Pursuant to the amended law, the returning National Guard member is now entitled to:

  1. The seniority that the member had at his or her place of employment on the date of the commencement of his or her state active duty and any other rights and benefits that inure to the member as a result of such seniority; and
  2. Any additional seniority that the member would have attained at his or her place of employment if he or she had remained continuously employed and the rights and benefits that inure to the member as a result of such seniority.

Also pursuant to the amended law, an employer may not require the returning member to use vacation, annual, compensatory, or similar leave for the period during which he or she was ordered into state active duty. However, the returning member, upon his or her request, must be permitted to use, for the period during which the member was ordered into state active duty, any vacation, annual, compensatory, or similar leave with pay accrued by the member prior to the commencement of his or her state active duty service.

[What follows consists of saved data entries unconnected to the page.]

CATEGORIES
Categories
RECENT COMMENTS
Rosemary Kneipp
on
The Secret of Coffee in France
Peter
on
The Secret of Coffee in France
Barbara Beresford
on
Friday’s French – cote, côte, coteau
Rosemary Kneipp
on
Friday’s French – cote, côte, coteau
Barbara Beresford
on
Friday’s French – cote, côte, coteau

While the above additions provide greater protection to National Guard members returning from state active duty, the amended law also provides the following exceptions under which employers are not required to allow such members to return to work:

  1. The employer's circumstances have so changed as to make employment impossible or unreasonable;
  2. Employment would impose an undue hardship on the employer;
  3. The employment from which the member of the National Guard leaves to serve in state active duty is for a brief, nonrecurrent period and there is no reasonable expectation that such employment will continue indefinitely or for a significant period; or
  4. The employer had legally sufficient cause to terminate the member of the National Guard at the time he or she left for state active duty.

§ 250.482 (2)(b). These "exceptions" are similar to those found in the federal law at Section 4312(d).

Finally, the amended law provides that a person found in violation of the protections provided under the law may be liable for a civil penalty of up to $1,000 per violation.

As demonstrated above, the amended law changes the reemployment rights of National Guard members returning from state active duty. The effect of these changes, however, is limited by the fact that Section 250.482 applies only to National Guard members returning from "state active duty," as defined above. While employers will not likely see a large influx of employees seeking reinstatement in the immediate future, employers should be aware of the changes as we enter the 2009 hurricane season, and the possibility of a governor call-up of National Guard members increases.